Four terrorist groups, namely the Islamic State (IS), Al-Shabaab, Jamaat Nusrat Al-Islam wal Muslimeen (JNIM), and Balochistan Liberation Army (BLA), were collectively responsible for 47% of total terrorism deaths worldwide that year. The Sahel region in sub-Saharan Africa suffered the most attacks, with 65% of the regional attacks happening in ten Sahel nations. The ten countries most affected by terrorism in 2022 were Afghanistan, Burkina Faso, Somalia, Mali, Syria, Pakistan, Iraq, Nigeria, Myanmar, and Niger. Despite the decline of IS central in Iraq and Syria, the group's franchise groups remain active worldwide.
Asia-Pacific Region: Anticipated Vulnerabilities and Risks
The death of al-Jabouri and the disruption of the group's ability to plot external attacks may be significant in reducing the risk of terrorist attacks in affected regions. Even though the strike targeting al-Jabouri took place in northwestern Syria and would not have a direct impact on Southeast Asia, the disruption of IS's ability to plan external attacks may indirectly impact the region's security situation. Southeast Asia has often been identified as a potential target for IS's expansion and recruitment efforts.
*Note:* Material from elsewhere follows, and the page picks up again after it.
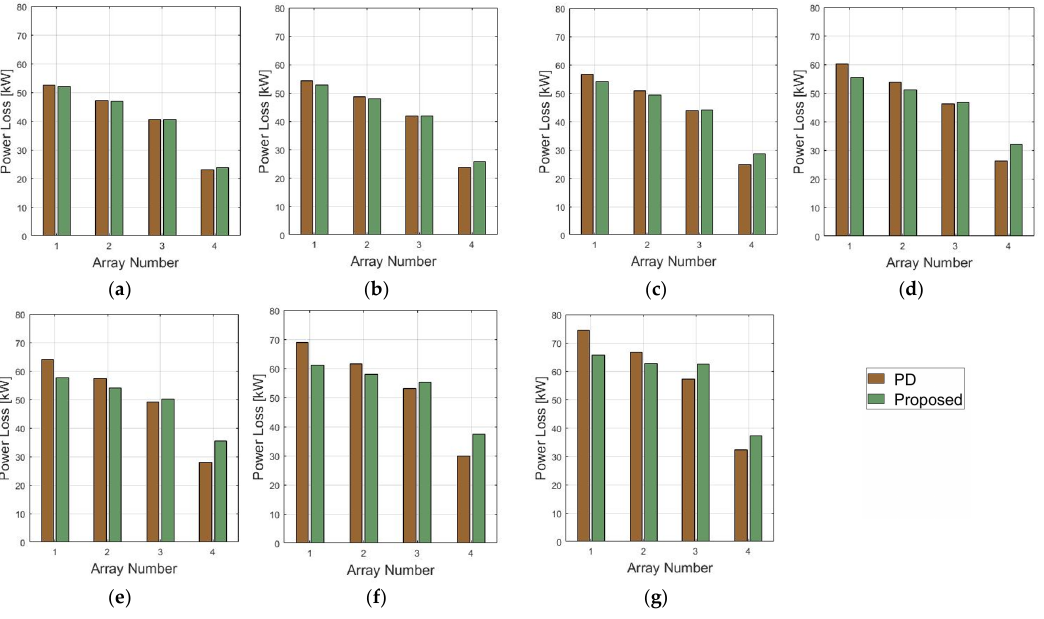
Figure 10. Power loss due to different reactive power dispatch signal: ( a ) Q pcc = 4 MVar; ( b ) Q pcc = 6 MVar; ( c ) Q pcc = 6 MVar; ( d ) Q pcc = 8 MVar; ( e ) Q pcc = 10 MVar; ( f ) Q pcc = 12 MVar; ( g ) Q pcc = 14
Nevertheless, according to the GTI report, the Asia-Pacific region has experienced improvements in eight countries and deteriorations in three, leading to a diminished impact of terrorism for the fourth consecutive year. Although Indonesia saw a significant drop in the number of attacks, the country witnessed a worsening terrorism impact instead, with attacks becoming more lethal. On the other hand, the Philippines recorded its lowest levels of terrorism since the inception of the GTI, with only 20 attacks and 18 deaths in 2022, falling by 68% and 65%, respectively, compared to the previous year.
However, the overall risk of terrorism remains significant, and certain regions and terrorist groups pose a higher risk than others, as highlighted in the GTI report. As the world recovers from the Covid-19 pandemic, sporadic clashes and low-level violence continue to occur in the Southern Philippines, while Indonesia continues to sustain security pressure through anti-terrorism raids and arrests. Moreover, the continued surrenders of militant members in the Southern Philippines may indicate that the militants are being fatigued by the prolonged military offensive.
While separatist struggles tied to religious extremism remain the primary driving force behind violence, the GTI report highlights that climate change could exacerbate the situation, increasing competition for resources that terrorist groups may exploit. Although IS central's decline in Iraq and Syria may have reduced the risk in those specific regions, the continued activity of their franchise groups, particularly in sub-Saharan Africa and South Asia, suggests that the overall risk of terrorist attacks remains significant.